(JOB ITEM)
Among the entries below, find every line that contains the string "Goswami", then copy it.

(PROVIDED RECORDS)
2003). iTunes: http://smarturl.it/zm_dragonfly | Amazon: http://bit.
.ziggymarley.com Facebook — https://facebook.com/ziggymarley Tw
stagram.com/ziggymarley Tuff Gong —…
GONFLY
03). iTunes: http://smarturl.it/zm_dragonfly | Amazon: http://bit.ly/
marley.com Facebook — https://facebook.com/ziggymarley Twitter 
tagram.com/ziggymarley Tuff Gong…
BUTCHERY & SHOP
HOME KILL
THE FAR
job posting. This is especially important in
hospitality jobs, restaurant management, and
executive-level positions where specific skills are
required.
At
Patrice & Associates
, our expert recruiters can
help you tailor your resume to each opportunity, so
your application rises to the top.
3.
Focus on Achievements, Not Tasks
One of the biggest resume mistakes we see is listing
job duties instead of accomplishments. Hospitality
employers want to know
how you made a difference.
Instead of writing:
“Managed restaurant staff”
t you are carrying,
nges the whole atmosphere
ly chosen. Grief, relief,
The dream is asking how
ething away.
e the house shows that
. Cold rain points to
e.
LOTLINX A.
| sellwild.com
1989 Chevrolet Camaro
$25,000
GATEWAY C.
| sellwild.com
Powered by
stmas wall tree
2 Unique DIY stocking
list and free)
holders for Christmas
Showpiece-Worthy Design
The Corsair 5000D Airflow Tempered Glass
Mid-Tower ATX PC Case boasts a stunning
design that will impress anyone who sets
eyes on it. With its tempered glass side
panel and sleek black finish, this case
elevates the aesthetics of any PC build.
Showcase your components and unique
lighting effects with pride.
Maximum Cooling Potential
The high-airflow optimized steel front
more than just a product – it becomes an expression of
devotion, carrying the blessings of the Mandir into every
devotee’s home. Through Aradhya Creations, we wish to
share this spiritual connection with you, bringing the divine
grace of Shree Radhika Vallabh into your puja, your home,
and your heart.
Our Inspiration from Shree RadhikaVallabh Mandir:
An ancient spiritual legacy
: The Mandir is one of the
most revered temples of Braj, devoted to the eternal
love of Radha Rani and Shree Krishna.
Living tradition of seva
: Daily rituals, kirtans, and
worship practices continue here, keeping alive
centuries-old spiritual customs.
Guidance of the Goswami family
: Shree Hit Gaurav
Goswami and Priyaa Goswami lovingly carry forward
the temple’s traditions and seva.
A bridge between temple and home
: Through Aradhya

(SOLUTION)
Guidance of the Goswami family
Goswami and Priyaa Goswami lovingly carry forward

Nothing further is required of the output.